HOOFDSTUK 2. - Wijziging van de wet van 16 maart 1994 betreffende het statuut en de bezoldiging van het onderwijzend personeel van de Koninklijke Militaire School
Art.2. In artikel 2bis, § 1, eerste lid, van de wet van 16 maart 1994 betreffende het statuut en de bezoldiging van het onderwijzend personeel van de Koninklijke Militaire School, ingevoegd bij de wet van 27 maart 2003 en gewijzigd bij de wet van 1 augustus 2006, worden de woorden "die geslaagd is in de beroepsproeven voor bevordering tot de graad van majoor" vervangen door de woorden "die met succes de vervolmakingscursus bedoeld in artikel 111, eerste lid, 2°, van de wet van 28 februari 2007 tot vaststelling van het statuut van de militairen en kandidaat-militairen van het actief kader van de Krijgsmacht, gevolgd heeft".
HOOFDSTUK 3. - Wijziging van de wet van 16 mei 2001 houdende statuut van de militairen van het reservekader van de Krijgsmacht
Art.3. In artikel 60 van de wet van 16 mei 2001 houdende statuut van de militairen van het reservekader van de Krijgsmacht, gewijzigd bij de wetten van 28 februari 2007, 30 december 2008, 22 maart 2012 en 19 juli 2018, worden de volgende wijzigingen aangebracht:
1° in het vierde lid worden de woorden "graad van majoor waaraan zij voldaan hebben of waarvan zij vrijgesteld waren als kandidaat beroepsmajoor" vervangen door de woorden "graad van majoor, indien zij reeds met succes de in artikel 111, eerste lid, 2°, van de wet van 28 februari 2007, tot vaststelling van het statuut van de militairen en kandidaat-militairen van het actief kader van de Krijgsmacht bedoelde vervolmakingscursus gevolgd hebben";
2° in het vijfde lid worden de woorden "in dit kader definitief is afgewezen bij de beroepsproeven voor bevordering tot de graad van majoor" vervangen door de woorden "in dit kader, naargelang het geval, definitief is afgewezen bij de beroepsproeven voor bevordering tot de graad van majoor of definitief mislukt is in de in het vorige lid bedoelde vervolmakingscursus".

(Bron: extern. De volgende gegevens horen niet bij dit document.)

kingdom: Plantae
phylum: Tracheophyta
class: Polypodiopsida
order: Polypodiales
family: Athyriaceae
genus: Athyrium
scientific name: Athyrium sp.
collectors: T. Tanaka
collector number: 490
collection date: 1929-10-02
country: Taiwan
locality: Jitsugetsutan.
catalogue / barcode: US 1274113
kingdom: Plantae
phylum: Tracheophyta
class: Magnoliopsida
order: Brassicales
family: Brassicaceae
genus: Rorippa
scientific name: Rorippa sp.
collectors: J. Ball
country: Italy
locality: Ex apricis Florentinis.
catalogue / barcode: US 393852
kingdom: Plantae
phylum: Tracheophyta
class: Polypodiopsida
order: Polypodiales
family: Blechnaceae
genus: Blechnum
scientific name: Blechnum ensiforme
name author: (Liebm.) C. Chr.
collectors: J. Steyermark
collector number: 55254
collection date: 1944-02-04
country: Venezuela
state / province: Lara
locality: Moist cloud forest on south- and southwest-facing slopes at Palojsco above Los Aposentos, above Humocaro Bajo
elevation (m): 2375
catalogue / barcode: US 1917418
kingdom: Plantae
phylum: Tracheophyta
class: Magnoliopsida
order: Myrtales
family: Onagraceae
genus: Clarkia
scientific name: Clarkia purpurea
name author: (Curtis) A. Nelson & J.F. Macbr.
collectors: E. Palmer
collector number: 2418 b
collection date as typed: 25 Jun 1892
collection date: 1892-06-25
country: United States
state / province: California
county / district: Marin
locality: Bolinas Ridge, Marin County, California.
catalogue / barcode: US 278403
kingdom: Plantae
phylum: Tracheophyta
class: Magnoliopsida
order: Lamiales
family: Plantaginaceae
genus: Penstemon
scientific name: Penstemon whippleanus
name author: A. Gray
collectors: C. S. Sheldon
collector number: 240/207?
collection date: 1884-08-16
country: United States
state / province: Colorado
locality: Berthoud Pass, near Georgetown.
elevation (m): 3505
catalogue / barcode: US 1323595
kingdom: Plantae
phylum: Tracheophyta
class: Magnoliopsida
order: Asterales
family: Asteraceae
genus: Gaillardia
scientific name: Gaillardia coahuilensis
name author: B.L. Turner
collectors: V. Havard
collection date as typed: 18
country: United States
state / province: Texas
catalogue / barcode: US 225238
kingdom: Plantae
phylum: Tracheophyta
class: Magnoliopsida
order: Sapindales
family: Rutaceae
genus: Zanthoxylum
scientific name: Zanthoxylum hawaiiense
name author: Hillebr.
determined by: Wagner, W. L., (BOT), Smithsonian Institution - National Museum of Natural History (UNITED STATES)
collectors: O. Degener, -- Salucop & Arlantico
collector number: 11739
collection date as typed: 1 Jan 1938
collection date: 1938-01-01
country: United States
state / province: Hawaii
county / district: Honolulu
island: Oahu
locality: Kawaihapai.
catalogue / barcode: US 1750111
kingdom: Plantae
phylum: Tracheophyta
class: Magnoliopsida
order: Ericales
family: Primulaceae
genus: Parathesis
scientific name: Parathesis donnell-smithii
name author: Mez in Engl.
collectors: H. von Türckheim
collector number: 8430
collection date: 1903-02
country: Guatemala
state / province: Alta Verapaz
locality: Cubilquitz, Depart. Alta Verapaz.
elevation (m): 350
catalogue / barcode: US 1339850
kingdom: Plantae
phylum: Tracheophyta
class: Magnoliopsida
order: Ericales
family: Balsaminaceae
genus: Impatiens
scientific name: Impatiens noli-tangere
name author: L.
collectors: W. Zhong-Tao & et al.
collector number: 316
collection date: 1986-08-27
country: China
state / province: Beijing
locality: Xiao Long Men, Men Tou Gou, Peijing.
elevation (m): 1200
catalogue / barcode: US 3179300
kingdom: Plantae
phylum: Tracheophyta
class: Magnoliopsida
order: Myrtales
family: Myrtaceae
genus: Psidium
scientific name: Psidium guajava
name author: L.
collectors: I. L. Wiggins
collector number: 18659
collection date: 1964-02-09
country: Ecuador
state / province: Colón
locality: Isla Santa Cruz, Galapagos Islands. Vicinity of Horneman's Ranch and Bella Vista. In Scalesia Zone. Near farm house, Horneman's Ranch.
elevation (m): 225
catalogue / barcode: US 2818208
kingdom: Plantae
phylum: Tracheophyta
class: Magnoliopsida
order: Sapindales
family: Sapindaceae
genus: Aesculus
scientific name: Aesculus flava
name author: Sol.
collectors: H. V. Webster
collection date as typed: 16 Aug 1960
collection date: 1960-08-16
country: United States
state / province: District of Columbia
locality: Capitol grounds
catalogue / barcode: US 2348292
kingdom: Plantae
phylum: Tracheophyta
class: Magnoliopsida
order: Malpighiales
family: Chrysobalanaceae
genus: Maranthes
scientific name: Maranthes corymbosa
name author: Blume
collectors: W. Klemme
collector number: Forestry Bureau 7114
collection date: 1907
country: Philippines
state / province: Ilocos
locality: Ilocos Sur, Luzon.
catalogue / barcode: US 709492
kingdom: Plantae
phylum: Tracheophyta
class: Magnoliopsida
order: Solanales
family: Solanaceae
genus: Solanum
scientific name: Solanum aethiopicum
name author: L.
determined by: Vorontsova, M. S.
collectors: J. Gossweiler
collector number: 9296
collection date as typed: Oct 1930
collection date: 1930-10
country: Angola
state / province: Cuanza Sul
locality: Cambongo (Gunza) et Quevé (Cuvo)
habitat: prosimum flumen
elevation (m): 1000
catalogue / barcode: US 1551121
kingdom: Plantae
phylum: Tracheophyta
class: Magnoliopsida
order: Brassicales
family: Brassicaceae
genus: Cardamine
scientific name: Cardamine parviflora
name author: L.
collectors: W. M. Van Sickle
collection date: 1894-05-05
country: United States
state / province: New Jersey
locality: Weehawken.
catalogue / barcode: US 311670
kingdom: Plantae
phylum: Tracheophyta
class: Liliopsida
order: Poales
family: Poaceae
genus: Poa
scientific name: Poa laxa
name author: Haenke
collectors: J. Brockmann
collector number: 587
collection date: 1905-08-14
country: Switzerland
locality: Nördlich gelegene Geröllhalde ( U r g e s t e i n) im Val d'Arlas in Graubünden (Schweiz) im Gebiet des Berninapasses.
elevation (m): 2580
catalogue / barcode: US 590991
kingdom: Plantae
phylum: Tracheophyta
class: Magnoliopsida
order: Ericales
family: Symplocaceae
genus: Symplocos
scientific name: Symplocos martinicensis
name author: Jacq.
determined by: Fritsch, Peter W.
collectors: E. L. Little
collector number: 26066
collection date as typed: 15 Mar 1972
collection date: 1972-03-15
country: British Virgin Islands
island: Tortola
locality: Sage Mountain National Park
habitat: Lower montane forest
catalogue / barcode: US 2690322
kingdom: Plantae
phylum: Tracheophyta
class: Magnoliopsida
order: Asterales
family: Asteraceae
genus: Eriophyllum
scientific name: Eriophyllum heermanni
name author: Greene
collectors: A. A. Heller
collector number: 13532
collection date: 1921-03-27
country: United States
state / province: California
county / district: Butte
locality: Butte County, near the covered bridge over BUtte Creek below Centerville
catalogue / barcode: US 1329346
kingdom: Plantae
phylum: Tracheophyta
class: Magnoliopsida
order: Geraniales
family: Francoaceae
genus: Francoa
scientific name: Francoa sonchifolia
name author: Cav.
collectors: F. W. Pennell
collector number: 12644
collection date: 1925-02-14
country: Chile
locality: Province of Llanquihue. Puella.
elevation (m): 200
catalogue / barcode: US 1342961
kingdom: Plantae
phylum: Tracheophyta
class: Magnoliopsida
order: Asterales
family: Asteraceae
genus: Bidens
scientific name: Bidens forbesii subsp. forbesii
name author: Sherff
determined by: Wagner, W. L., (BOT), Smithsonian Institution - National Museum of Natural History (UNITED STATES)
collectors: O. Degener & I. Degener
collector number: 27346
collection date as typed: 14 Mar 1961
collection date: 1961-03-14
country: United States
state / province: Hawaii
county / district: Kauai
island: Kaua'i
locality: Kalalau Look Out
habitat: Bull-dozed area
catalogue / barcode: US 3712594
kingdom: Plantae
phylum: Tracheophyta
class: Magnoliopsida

HOOFDSTUK 4. - Wijziging van de wet van 27 maart 2003 betreffende het statuut van de militaire muzikanten en tot wijziging van verschillende wetten van toepassing op het personeel van landsverdediging
Art.4. Artikel 49 van de wet van 27 maart 2003 betreffende het statuut van de militaire muzikanten en tot wijziging van verschillende wetten van toepassing op het personeel van landsverdediging, wordt vervangen als volgt:
"Art. 49. De onderofficier muzikant die nog niet geslaagd is voor het examen bedoeld in artikel 48, wordt benoemd in de graad van eerste sergeant-chef muzikant, indien hij de anciënniteit heeft in de graad van eerste sergeant muzikant zoals vereist van een eerste sergeant beroepsonderofficier.
De onderofficier muzikant die geslaagd is voor dit examen en die de anciënniteit heeft in de graad van eerste sergeant muzikant zoals vereist van een eerste sergeant beroepsonderofficier om in de graad van eerste sergeant-majoor te worden benoemd, wordt tot de graad van eerste sergeant-majoor muzikant benoemd en, desgevallend, voorafgaandelijk aan zijn benoeming in deze graad niet in de graad van eerste sergeant-chef muzikant benoemd.".
HOOFDSTUK 5. - Wijziging van de wet van 5 maart 2006 tot vaststelling van bijzondere bepalingen betreffende het statuut van de officieren die behoren tot de vakrichting "medische technieken"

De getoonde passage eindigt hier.